Davanti ad una platea di oltre 200 persone, tra agenti e ragazzi praticanti il judo accompagnati dai genitori, il direttore generale dell’Agenzia, Francesco Chiavaroli, ha sottolineato il valore dell’Arta come parte integrante del Sistema Nazionale di Allerta Precoce contro le droghe (SNAP) dell’Istituto Superiore di Sanità e per il contributo tecnico fornito alle indagini delle Procure delle quattro province abruzzesi.

Il Centro di riferimento regionale per le sostanze stupefacenti del Distretto provinciale Arta di L’Aquila, su richiesta delle Forze dell’Ordine e delle Procure, sottopone ad analisi circa 2500 campioni l’anno, non limitandosi alla produzione del dato analitico e alle valutazioni comparative, ma provvedendo anche alla ricerca e al monitoraggio delle sostanze da taglio.

Facendo riferimento alla casistica degli ultimi anni, il chimico Mosè Lamolinara, analista delle sostanze stupefacenti in servizio al laboratorio del Distretto di L’Aquila, ha spiegato che «l’uso di cocaina è in crescita soprattutto tra i giovani, con un progressivo calo nel ricorso ad hashish, marijuana ed eroina». Ha evidenziato poi che «le sostanze da taglio si rivelano spesso più pericolose della sostanza d’abuso stessa».
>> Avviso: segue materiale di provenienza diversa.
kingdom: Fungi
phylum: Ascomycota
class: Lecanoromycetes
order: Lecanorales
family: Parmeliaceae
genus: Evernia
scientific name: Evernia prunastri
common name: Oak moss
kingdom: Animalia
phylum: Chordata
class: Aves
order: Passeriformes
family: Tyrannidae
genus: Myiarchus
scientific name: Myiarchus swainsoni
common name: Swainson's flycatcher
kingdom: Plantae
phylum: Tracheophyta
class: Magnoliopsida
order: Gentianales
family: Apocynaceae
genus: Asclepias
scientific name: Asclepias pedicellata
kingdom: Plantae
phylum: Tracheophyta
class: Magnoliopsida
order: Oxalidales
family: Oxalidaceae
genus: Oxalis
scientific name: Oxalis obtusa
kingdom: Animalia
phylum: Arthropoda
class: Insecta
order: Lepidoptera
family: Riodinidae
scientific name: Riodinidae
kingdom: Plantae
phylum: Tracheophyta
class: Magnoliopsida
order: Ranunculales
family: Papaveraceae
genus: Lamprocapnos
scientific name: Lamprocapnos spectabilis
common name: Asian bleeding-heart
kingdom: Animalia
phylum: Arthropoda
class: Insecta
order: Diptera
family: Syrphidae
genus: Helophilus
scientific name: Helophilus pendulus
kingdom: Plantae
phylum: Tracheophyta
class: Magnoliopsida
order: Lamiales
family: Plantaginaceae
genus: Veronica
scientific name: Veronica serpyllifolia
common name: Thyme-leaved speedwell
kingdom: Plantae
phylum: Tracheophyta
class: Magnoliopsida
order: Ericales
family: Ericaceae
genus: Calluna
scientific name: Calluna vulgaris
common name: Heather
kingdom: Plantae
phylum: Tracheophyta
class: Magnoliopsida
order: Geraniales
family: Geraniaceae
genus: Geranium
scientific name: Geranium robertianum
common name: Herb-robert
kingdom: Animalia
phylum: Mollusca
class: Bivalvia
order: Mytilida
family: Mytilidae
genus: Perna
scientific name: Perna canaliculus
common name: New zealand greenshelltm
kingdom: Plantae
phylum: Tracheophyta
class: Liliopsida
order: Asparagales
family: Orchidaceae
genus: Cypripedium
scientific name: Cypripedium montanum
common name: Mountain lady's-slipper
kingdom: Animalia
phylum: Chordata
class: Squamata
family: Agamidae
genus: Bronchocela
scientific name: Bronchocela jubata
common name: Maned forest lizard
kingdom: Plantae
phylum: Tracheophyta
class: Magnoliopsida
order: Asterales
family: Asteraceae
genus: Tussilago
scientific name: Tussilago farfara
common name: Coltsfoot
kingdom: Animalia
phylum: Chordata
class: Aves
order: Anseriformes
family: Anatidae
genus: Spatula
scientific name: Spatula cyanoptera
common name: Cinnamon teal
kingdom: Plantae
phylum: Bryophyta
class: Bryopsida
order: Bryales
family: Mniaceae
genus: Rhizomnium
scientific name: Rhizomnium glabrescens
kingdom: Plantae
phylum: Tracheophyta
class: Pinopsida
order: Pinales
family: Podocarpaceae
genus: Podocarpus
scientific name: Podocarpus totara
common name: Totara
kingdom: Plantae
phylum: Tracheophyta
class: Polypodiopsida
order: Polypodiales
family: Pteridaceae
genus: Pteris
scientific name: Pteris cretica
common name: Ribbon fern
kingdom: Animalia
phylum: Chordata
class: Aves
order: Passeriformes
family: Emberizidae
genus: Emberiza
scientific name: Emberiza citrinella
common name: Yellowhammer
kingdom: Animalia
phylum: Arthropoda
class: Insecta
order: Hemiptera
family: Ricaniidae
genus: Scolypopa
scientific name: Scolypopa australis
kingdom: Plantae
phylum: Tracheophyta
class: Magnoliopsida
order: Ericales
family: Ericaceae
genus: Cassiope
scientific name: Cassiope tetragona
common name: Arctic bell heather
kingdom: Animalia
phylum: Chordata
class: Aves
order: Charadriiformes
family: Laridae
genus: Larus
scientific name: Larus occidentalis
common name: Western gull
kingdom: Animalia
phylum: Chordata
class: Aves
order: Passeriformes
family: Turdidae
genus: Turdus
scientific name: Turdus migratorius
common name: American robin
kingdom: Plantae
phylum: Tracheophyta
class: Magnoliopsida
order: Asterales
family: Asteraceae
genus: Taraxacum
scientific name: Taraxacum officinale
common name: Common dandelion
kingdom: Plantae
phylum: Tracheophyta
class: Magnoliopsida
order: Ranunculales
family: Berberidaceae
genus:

Dal seminario è anche emerso come la disponibilità sul mercato degli stupefacenti sia in continua evoluzione verso le droghe di sintesi, che vengono spesso prodotte in laboratori di “fortuna”. Questi stupefacenti si realizzano facilmente e con bassi costi di produzione, in condizioni igieniche pessime, senza comprometterne gli effetti voluti e con un impatto devastante sulla salute.